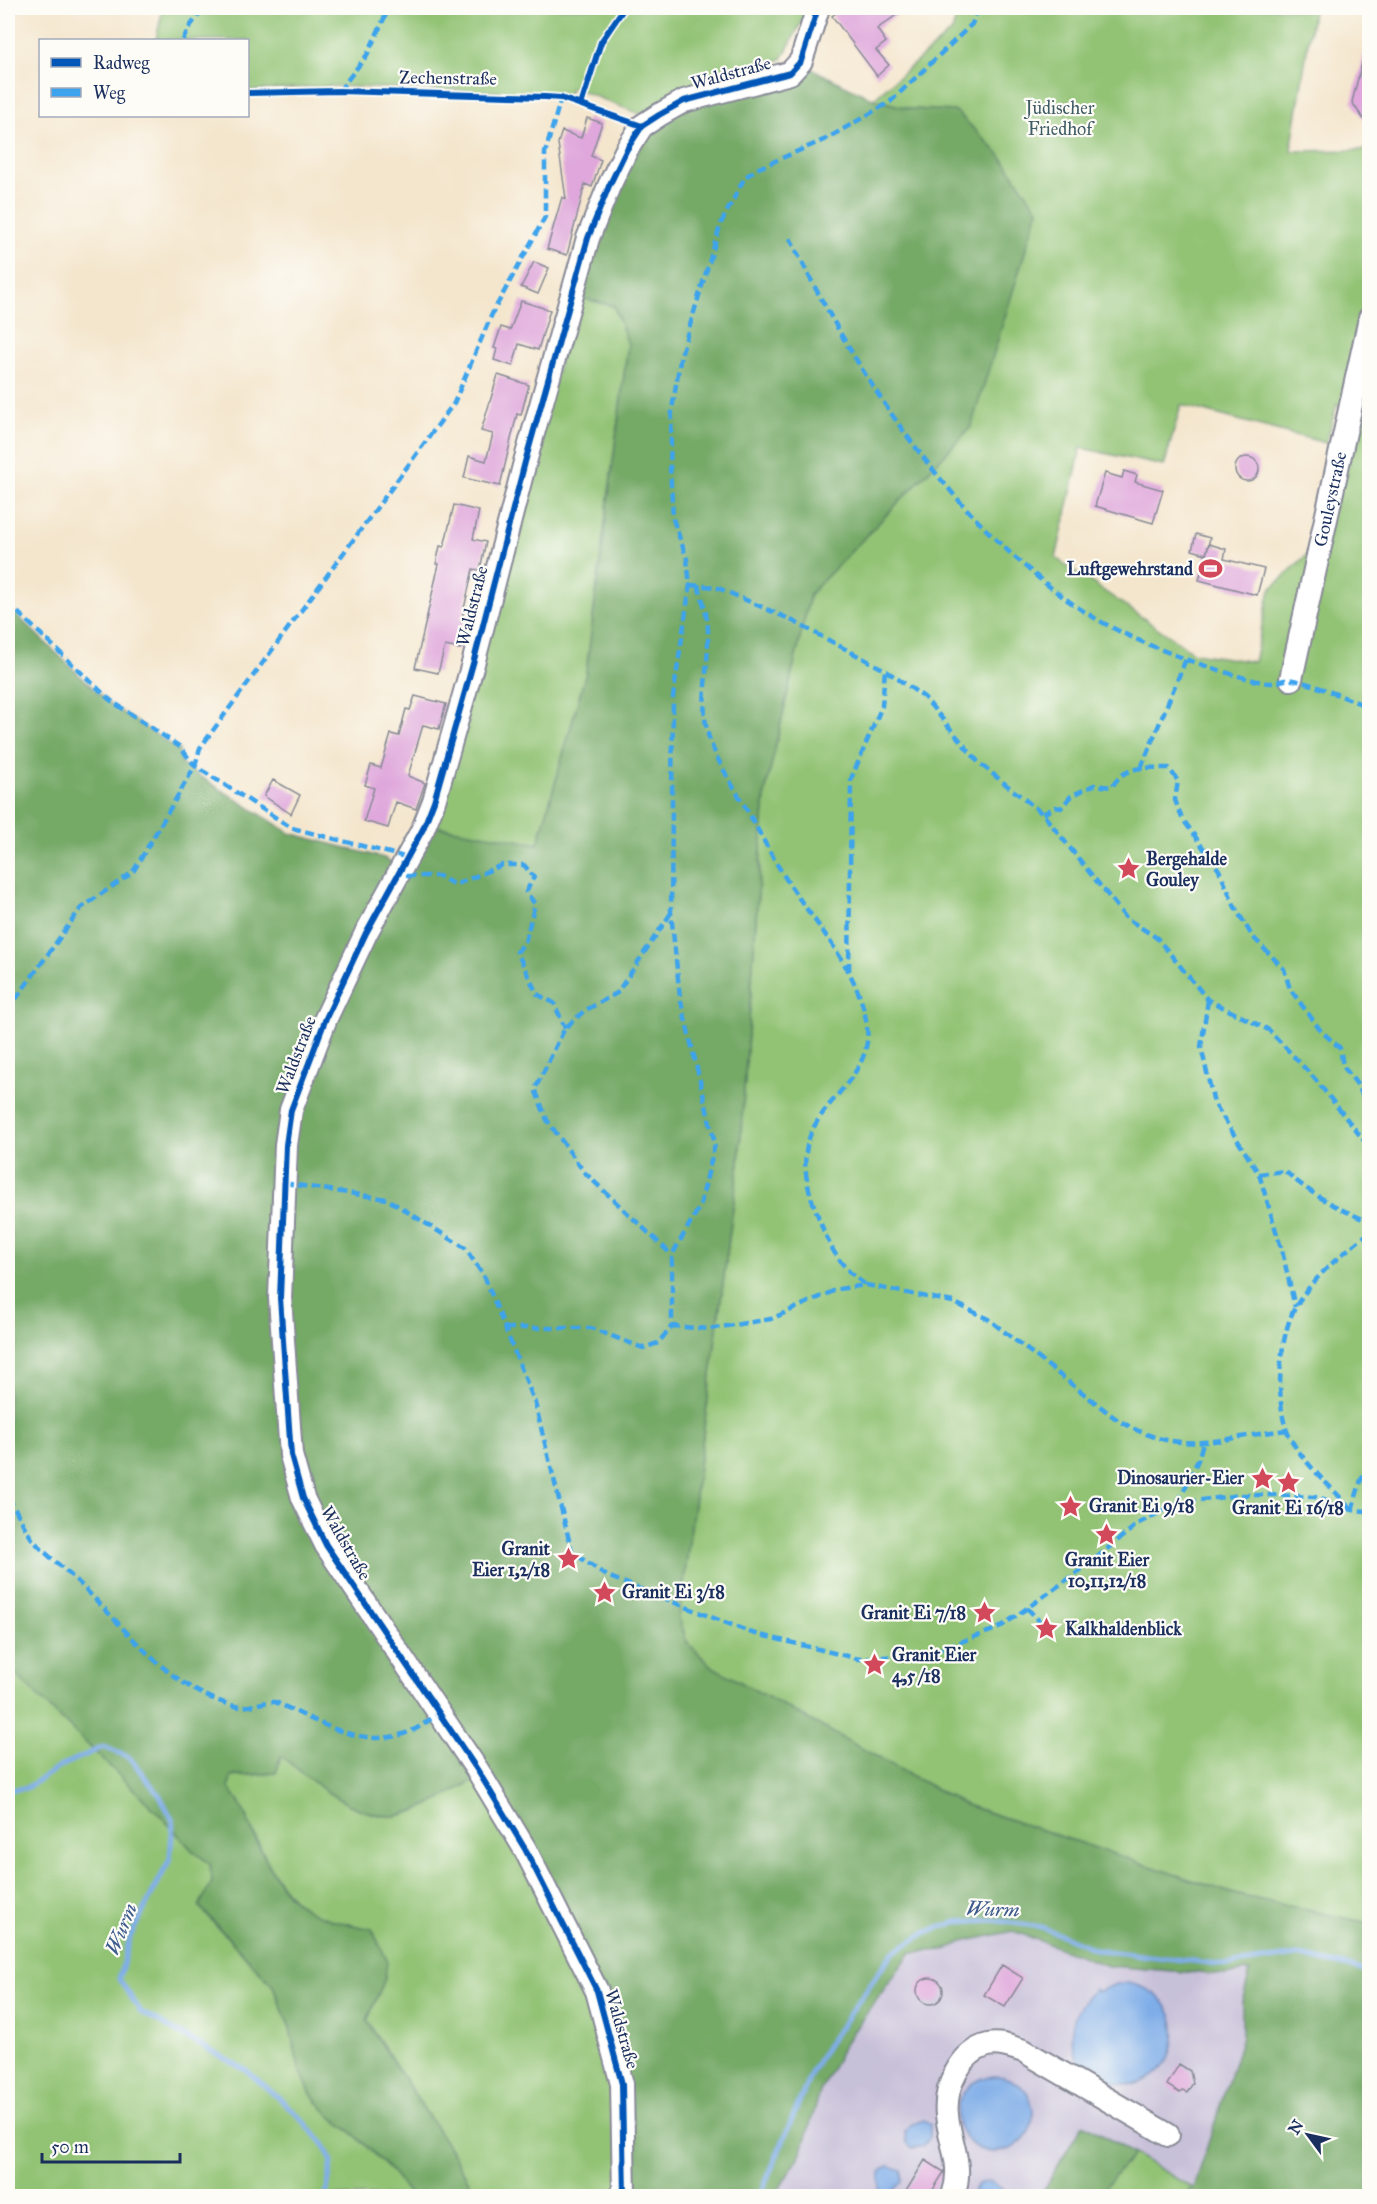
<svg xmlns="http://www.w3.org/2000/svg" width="1377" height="2204" viewBox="0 0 1377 2204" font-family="'IM FELL Great Primer',serif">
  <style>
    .industrial { fill: #c7c0d9 }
    .green { fill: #92c374; stroke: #567969; stroke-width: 1.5; fill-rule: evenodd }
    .forest { fill: #75a966; stroke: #486c62; stroke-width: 1.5 }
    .water { fill: #7fade8; stroke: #4d6ea3; stroke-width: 1.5 }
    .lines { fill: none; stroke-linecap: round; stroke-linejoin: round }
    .stream { stroke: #7fade8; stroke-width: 5 }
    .building { fill: #dfa7db }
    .minor-casing { stroke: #888a96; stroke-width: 26 }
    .minor { stroke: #fff; stroke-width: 22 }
    .quiet { stroke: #3da3ed; stroke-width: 4.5; stroke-dasharray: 9 4.5; stroke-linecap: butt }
    .cycleway-casing { stroke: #fdfcf7; stroke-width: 10 }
    .cycleway { stroke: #0057b8; stroke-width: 6 }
    .labels { text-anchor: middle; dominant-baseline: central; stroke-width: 4.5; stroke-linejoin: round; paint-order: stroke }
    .street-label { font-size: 18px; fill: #1b2f5e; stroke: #fdfcf7 }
    .park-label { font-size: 18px; fill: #3f5b65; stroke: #fdfcf7 }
    .poi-label { font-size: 18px; font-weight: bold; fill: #1b2f5e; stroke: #fdfcf7; text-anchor: start }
    .water-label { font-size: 20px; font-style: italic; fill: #3e5b8e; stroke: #fdfcf7 }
  </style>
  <rect width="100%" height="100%" fill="#fdfcf7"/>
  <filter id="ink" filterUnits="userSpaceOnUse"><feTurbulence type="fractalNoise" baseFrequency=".0167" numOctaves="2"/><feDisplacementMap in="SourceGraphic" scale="12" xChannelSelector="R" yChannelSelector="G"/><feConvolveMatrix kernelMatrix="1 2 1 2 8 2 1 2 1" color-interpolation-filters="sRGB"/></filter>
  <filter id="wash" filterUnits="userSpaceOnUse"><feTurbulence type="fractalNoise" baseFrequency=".008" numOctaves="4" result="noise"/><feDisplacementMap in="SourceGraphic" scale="24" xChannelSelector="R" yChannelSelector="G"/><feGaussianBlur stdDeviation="1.35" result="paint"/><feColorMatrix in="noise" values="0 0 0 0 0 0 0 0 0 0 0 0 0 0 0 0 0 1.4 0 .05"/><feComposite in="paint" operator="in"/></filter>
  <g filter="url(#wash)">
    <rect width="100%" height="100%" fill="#f4e6cd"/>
    <path class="industrial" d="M1013,1931l95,35 115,9 28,-4 -9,32v34l-48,151 -111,-63 -43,71h-265l27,-45 18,-59 23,-46 68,-94 35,-2 16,-8z"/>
    <path class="green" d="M163,8h646l-27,51 -73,24 -70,31 -67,-27 -4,7 -242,-8 -78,5v-51h-92z
      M959,8h324l30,4 -22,139 79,-1 -1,1773 -132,-28 -274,-91 -252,-138 -24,-24 -8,-24 60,-456 26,-369 45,-199 161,-167 -15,-315 -45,-3 -38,-10 79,-68zM1337,404l21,7 -45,138 -43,41 -16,72 -60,-9 -138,-95 25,-110 83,18 17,-61 145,38z
      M577,297l37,9 14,37 -42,330 -48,171 -104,-18z
      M8,1667l150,146 34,37 18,14 2,18 -13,25 74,79 17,42 9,40 30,47 27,21 37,37 18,23h-403z
      M281,1755c31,26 65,57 108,61 22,2 69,-27 89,-38l114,211 28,98v109h-143l-23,-40 -87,-135 18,-43 -13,-48c-70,-15 -84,-23 -115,-90 -9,-18 -14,-36 -28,-52l1,-11 46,-4z
      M1083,2124l108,63 -3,9h-148z"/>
    <path class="forest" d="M812,69l61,30 38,10 45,2 44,44 38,55 -67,217 -161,167 -45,199 -26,369 -60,456 8,24 24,24 252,138 274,91 132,28v273h-181l3,-9 3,1 48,-151v-34l8,-32 -26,4 -116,-9 -95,-35 -51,11 -16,8 -35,2 -68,94 -23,46 -18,59 -27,45h-148l-22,-186 -127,-232c-20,11 -67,40 -89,38 -42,-3 -77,-35 -108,-60l-5,17 -45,3 -2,12c14,16 19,35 28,54 32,66 44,73 115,87l15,31 -2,18 -18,43 87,135 23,40h-66l-18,-23 -37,-37 -27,-21 -18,-21 -12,-26 -9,-40 -17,-42 -74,-80 13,-24 -2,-18 -18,-14 -34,-37 -150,-146v-1060l103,98 68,45 3,15 108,68 94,25 24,14 26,-46 104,18 48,-171 42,-329 -14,-38 -37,-9 33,-98 39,-67 34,-26 81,-19z
      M1083,2124l51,30 -37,42h-57z"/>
    <path class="water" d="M1127,1983c77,13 51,116 -13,100 -12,-4 -23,-10 -30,-20l-4,2c-15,-29 -9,-55 15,-76l2,3 19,-8z
      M957 2114a38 38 0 1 1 76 0a38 38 0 1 1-76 0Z
      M924,2120l6,4v14l-7,8 -11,2 -5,-5 -2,-11 5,-7z
      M889,2166l13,4v11l-14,15 -8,-5c1,-10 -5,-20 9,-25z
      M989,2181l21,13 1,2h-41l8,-12z"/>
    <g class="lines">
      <path class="stream" d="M8,1790l18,-2 35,-22 42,-19 26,10 31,39 13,25 -3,38 -40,78 -11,42 22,33 106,59 47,40 29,32 9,19 -6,34
        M760,2196l53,-127 18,-29 62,-88 34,-20 29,-10 36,-2 50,7 55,23 130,15 70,-10 73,17"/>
    </g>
    <g id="blocks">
      <path class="building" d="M843,8h63l-29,21 9,13 -10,8 13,15 -12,11 -45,-60z
        M1364,55h6v74l-18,-27z
        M587,118l15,5 -11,33 10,4 -9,27 -7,-3 -18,71 -20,-6 15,-52 4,2 -8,-56 4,-12 19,7z
        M534,262l15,6 -11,26 -17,-7z
        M521,301l29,9 -12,40 -19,-6 -6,22 -19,-6 3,-11 -3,-1 7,-21 9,3z
        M498,375l31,10 -8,30 -4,-1 -17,72 -36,-8 5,-22 17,5 7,-27 -12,-3z
        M1235 469a12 12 0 1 1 24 0a12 12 0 1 1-24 0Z
        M1124,471l13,4 -2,7 28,8 -10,33 -58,-17 10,-33 17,5z
        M454,505l25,6 -6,28 13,3 -6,28 -7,-1 -12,53 5,1 -6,26 -15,-3 -7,27 -23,-5 24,-104h-3l4,-18 4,1z
        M1196,534l14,4 -4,16 -14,-4z
        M1209,544l17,5 -2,10 40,10 -7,26 -58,-15z
        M415,696l31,8 -7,25 -16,-4 -15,51 17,7 -9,26 -20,-7 -8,26 -24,-7 10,-33 -9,-3 6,-20 10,3 10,-34 8,2 7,-27 4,1z
        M273,780l27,15 -9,19 -27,-18z
        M1002,1965l21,13 -18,29 -21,-12z
        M917 1991a13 13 0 1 1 26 0a13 13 0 1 1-26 0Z
        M1179,2064l11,7 3,12 -6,10 -4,-3 -3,3 -13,-8z
        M925,2160l19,12 -15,24h-26z"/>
    </g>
  </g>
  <g filter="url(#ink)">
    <use href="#blocks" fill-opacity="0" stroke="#888a96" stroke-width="1.5"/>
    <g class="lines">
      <defs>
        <g id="minor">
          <path id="s1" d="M1291,679l79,-361"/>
          <path d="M624,2196l-2,-112 -25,-93 -72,-142 -47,-78 -152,-226 -23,-47 -12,-43 -11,-157 6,-153 5,-35 35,-92 40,-85 57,-104 11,-28 40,-141 51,-198 63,-224 21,-52 18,-37 15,-23 17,-11 25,-14 106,-28 11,-12 17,-53"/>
          <path d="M953,2196c11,-31 -3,-51 -6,-81 -3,-27 13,-63 41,-70 12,-3 25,3 36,6l144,84"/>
        </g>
      </defs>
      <use href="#minor" class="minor-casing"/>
      <use href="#minor" class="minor"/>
      <path class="quiet" d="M978,8l-6,16 -82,78 -64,37 -67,29 -14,9 -24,46 -40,132 -9,54 -2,58 3,52 14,40 3,26 -17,112 -2,216 9,84 35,147 -15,62 -28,49v71l37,3 62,-10 67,-30 28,-4 87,17 35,17 127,99c65,41 101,20 172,12
        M183,40l5,-11 16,-21
        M339,91l28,-36 22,-47
        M790,238c66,136 158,278 283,366 34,24 72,40 110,54 15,6 74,25 87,25 8,0 15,-5 23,-3 23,4 53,19 77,27
        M690,585l26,2 71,31 98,52 39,27 55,66 64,51 83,104 31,20 51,62 61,30 46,49 55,69
        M698,585c5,16 10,31 10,48 1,37 -11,78 4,113 9,22 23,43 35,64 14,25 27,51 43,75 29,44 71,88 77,142 6,51 -51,74 -60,119 -5,24 2,48 11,70 11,30 21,51 48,69
        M8,603l102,97 70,47 15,19 97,62 117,30
        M1141,768l45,-109
        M1043,814l12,-7 6,1 10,-12 23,-11 18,2c13,-23 33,-19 57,-19l9,13 -3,19 7,18 37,52 16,37 17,29 32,33 6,20 31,42 19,17 3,18 16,21 11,28
        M406,876h33l16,9 47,-20h22l10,12 -8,15 9,12 -10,38 -8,10 20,42 17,9 11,25
        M671,913l-54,80 -33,18 -19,17 -30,61 12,31 37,52 88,83
        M849,971l2,-192 31,-73 3,-36
        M1208,1000l-7,47 13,56 45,71 23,77 13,56
        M8,1010l73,-102 52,-36 62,-106 5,-18 254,-345 38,-89 53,-97v-64l16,-55
        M1259,1174l26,-3c25,23 53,38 85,51
        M284,1183l103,16 78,49 20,30 50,125 37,149 35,24 145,57 107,26 71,-6 69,-25 86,-61 54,-44 39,-20 62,-8h37l38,2 37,13 18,1
        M505,1328h86l52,20 15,-5 14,-17
        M8,1497c9,13 15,30 25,43 16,18 36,32 53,50 45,44 84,100 149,116 14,3 26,-5 40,-4 41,18 90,50 136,29 10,-4 19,-12 27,-17
        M1178,1503l20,-43 5,-17
        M1350,1508c-20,-23 -51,-48 -63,-77 -12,-30 -8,-97 9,-125 18,-30 47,-53 74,-74
        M1352,1510l9,-30 9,-15
        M1027,1608l18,19"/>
      <defs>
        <path id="cycleway" d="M248,93l91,-2 206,6 16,1 81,28
          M581,105l20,-63 23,-34
          M624,2196l-2,-112 -25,-93 -72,-142 -47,-78 -152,-226 -23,-47 -12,-43 -11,-157 6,-153 5,-35 35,-92 40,-85 57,-104 11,-28 40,-141 51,-198 63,-224 21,-52 18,-37 15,-23 17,-11 25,-14 106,-28 11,-12 17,-53"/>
      </defs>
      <use href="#cycleway" class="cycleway-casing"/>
      <use href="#cycleway" class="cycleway"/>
    </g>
  </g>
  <defs>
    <symbol id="stadium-bare" viewBox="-9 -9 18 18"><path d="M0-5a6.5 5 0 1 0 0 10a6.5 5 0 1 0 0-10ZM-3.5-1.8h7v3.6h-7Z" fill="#d1495b" stroke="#fdfcf7" stroke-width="2.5" paint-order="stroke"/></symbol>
    <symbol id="sight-bare" viewBox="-9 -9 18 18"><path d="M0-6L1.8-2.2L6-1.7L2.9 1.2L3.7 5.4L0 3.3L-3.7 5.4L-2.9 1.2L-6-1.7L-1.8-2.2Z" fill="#d1495b" stroke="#fdfcf7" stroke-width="2.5" paint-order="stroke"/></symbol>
  </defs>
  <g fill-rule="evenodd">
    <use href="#stadium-bare" x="1194" y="552" width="33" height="33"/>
    <use href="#sight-bare" x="1112" y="852" width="33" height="33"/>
    <use href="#sight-bare" x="1246" y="1462" width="33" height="33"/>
    <use href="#sight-bare" x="1272" y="1466" width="33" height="33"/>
    <use href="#sight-bare" x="1054" y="1490" width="33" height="33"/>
    <use href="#sight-bare" x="1090" y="1518" width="33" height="33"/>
    <use href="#sight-bare" x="552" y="1542" width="33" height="33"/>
    <use href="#sight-bare" x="588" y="1576" width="33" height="33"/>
    <use href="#sight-bare" x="968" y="1596" width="33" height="33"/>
    <use href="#sight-bare" x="1030" y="1612" width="33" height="33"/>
    <use href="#sight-bare" x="858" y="1648" width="33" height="33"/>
  </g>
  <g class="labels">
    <g class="street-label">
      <text transform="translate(731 73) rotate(-15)">Waldstraße</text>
      <text transform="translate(448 78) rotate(1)">Zechenstraße</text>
      <text stroke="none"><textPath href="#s1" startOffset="184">Gouleystraße</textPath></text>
      <text transform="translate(472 606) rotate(-76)">Waldstraße</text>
      <text transform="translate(296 1055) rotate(-69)">Waldstraße</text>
      <text transform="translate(346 1543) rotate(60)">Waldstraße</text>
      <text transform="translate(622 2029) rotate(74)">Waldstraße</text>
    </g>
    <g class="park-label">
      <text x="1060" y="108">Jüdischer<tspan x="1060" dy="21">Friedhof</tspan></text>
    </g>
    <g class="poi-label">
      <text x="1193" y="569" text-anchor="end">Luftgewehrstand</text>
      <text x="1146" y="859">Bergehalde<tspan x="1146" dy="21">Gouley</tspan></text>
      <text x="1244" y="1478" text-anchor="end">Dinosaurier-Eier</text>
      <text x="1089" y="1506">Granit Ei 9/18</text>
      <text x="1288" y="1508" text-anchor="middle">Granit Ei 16/18</text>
      <text x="550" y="1549" text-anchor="end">Granit<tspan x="550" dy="21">Eier 1,2/18</tspan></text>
      <text x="1107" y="1560" text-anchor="middle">Granit Eier<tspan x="1107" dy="21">10,11,12/18</tspan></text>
      <text x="622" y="1592">Granit Ei 3/18</text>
      <text x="966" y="1613" text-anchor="end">Granit Ei 7/18</text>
      <text x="1065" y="1629">Kalkhaldenblick</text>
      <text x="892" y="1655">Granit Eier<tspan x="892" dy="21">4,5 /18</tspan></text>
    </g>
    <g class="water-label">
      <text transform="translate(993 1909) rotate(2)">Wurm</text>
      <text transform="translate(121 1929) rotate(-68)">Wurm</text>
    </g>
  </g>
  <rect width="1377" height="2204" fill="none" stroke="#fdfcf7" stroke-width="30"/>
  <rect x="39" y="39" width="210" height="78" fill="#fdfcf7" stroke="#a3aaba" stroke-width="1.5"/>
  <rect x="51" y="58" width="30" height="9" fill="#0057b8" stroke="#a3aaba" stroke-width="1.5"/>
  <text x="93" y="69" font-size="18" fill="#1b2f5e">Radweg</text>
  <rect x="51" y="88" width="30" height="9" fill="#3da3ed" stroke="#a3aaba" stroke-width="1.5"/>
  <text x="93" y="99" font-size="18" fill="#1b2f5e">Weg</text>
  <g transform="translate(1308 2135) rotate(303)" stroke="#fdfcf7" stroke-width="4.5" paint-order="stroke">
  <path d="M0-4.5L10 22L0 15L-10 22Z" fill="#1b2f5e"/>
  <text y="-9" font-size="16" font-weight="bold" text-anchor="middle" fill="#1b2f5e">N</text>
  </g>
  <path d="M42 2153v9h138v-9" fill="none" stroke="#1b2f5e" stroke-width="3"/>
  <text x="51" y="2153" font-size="18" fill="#1b2f5e" stroke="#fdfcf7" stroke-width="4.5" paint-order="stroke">50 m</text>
</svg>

____

Exercise requirements | Wherever the word "wash" occurs in the data, copy that whole line.

Written answer |
  <filter id="wash" filterUnits="userSpaceOnUse"><feTurbulence type="fractalNoise" baseFrequency=".008" numOctaves="4" result="noise"/><feDisplacementMap in="SourceGraphic" scale="24" xChannelSelector="R" yChannelSelector="G"/><feGaussianBlur stdDeviation="1.35" result="paint"/><feColorMatrix in="noise" values="0 0 0 0 0 0 0 0 0 0 0 0 0 0 0 0 0 1.4 0 .05"/><feComposite in="paint" operator="in"/></filter>
  <g filter="url(#wash)">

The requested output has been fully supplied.